> Problem statement: Read through the lines below and copy the ones holding the string "labels".

(Collected data)
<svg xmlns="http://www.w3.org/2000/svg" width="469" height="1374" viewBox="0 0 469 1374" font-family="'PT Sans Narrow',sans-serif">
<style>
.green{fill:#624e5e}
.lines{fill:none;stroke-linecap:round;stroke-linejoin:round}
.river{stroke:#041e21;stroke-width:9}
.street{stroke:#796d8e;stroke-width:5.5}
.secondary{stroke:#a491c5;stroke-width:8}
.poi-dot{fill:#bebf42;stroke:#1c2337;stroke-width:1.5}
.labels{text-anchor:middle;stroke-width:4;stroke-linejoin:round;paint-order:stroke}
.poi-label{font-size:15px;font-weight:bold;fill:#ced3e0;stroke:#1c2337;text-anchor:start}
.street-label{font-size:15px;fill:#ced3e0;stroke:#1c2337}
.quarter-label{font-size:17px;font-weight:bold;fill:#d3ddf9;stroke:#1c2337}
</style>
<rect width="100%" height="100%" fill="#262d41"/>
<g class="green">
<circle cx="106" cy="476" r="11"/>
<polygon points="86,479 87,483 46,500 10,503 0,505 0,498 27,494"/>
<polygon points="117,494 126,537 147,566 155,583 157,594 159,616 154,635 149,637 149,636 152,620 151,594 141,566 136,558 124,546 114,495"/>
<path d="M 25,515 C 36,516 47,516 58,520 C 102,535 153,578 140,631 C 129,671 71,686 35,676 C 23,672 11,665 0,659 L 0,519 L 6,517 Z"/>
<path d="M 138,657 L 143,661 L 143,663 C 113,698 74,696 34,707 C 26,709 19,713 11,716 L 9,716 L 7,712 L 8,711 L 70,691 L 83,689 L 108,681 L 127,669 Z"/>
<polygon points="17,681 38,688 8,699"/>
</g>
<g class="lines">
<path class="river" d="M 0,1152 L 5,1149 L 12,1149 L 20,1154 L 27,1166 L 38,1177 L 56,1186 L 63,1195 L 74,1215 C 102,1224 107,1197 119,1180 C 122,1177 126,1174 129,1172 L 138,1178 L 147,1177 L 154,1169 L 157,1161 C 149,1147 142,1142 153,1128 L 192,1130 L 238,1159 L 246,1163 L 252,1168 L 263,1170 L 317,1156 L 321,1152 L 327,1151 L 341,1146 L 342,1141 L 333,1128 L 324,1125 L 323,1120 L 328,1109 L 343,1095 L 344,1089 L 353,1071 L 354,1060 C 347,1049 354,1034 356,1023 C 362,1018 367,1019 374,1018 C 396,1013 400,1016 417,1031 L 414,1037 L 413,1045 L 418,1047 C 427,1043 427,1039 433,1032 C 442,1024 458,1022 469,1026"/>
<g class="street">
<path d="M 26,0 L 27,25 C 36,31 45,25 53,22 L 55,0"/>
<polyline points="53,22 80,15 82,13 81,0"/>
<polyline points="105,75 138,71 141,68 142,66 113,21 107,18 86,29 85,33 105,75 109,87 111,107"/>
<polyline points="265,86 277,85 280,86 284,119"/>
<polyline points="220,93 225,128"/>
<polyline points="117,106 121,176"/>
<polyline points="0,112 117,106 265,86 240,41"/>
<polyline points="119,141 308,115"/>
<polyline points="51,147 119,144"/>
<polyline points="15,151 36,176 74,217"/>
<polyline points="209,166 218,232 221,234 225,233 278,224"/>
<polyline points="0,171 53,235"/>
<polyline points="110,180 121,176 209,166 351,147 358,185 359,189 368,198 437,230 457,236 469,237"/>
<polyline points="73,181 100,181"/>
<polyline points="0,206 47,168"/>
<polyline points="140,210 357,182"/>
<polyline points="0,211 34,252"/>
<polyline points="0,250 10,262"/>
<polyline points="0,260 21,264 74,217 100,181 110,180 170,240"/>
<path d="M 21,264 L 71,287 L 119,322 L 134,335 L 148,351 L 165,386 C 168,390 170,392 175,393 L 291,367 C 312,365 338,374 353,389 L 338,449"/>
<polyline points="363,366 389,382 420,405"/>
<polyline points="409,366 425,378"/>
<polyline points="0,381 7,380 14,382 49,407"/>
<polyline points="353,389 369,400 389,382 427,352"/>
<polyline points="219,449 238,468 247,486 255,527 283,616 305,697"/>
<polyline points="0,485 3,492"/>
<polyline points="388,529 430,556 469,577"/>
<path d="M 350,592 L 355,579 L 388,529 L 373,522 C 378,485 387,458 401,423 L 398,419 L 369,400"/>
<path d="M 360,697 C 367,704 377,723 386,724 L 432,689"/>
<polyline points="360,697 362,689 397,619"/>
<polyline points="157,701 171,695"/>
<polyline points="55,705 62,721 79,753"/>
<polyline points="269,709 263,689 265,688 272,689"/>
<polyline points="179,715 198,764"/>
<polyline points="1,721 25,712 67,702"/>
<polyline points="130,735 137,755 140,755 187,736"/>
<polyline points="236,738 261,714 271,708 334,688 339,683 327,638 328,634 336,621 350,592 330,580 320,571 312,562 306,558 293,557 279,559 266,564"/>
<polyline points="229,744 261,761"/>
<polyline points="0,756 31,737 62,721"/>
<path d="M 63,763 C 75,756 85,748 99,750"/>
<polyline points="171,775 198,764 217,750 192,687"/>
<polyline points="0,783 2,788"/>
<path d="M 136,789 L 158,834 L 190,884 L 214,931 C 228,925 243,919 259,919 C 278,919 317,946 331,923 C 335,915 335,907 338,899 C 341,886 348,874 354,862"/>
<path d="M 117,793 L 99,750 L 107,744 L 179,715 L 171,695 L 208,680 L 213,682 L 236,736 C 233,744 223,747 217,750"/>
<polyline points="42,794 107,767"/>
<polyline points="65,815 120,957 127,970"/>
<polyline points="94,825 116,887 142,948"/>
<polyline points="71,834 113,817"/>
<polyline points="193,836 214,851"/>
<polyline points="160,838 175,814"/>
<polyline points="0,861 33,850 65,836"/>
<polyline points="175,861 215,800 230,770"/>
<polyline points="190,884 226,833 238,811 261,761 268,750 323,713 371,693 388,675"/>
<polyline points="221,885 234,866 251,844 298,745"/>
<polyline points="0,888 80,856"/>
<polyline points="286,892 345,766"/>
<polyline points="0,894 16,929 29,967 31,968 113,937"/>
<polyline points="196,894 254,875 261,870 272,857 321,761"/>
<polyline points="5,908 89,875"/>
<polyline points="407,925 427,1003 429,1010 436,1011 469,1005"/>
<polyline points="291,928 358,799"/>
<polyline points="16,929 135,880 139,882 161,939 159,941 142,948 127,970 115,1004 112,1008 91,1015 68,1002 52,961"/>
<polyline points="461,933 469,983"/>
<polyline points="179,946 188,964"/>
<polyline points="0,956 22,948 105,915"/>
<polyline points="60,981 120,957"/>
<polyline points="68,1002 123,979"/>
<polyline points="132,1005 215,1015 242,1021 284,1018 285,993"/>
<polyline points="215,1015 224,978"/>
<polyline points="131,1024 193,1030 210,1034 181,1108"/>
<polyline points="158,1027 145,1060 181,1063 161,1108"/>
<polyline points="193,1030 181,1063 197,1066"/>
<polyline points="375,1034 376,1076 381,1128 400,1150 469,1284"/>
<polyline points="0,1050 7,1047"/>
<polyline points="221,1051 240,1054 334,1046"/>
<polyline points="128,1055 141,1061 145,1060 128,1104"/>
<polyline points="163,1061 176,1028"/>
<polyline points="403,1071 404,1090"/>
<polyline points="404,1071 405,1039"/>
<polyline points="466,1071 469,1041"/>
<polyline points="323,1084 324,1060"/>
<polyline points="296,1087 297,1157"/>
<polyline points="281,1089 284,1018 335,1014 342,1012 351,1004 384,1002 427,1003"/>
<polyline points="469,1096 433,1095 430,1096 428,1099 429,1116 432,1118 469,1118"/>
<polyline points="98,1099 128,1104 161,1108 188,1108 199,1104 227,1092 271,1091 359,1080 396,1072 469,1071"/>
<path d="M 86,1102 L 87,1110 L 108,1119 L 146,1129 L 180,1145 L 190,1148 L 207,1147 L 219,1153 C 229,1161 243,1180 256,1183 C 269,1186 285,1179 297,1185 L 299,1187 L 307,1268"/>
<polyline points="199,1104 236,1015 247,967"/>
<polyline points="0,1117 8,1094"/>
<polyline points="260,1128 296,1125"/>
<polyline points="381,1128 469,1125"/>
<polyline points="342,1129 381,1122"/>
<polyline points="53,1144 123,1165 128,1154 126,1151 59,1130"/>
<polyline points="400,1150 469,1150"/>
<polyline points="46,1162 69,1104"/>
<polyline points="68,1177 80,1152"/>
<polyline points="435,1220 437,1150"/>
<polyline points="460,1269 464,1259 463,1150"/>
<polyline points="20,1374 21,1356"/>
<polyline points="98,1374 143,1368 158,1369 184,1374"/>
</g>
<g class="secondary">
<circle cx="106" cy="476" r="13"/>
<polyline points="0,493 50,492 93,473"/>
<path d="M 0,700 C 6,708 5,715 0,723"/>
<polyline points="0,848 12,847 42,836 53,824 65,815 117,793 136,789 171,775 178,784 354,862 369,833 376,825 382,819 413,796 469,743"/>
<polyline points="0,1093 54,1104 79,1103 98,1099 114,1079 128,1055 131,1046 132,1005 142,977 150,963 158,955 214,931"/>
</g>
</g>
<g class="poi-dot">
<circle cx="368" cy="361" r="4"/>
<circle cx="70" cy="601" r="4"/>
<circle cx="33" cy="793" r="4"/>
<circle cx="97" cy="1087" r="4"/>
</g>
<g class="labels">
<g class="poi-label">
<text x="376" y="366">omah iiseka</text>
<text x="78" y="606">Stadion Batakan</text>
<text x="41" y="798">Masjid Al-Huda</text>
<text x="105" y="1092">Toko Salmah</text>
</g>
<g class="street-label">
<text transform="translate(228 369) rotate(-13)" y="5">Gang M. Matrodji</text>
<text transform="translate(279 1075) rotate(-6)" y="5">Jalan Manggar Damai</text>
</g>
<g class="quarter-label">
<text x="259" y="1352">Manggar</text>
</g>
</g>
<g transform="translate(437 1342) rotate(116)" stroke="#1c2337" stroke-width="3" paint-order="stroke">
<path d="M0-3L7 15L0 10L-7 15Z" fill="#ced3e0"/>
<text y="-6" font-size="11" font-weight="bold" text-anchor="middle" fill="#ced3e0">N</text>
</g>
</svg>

> Written reply:
.labels{text-anchor:middle;stroke-width:4;stroke-linejoin:round;paint-order:stroke}
<g class="labels">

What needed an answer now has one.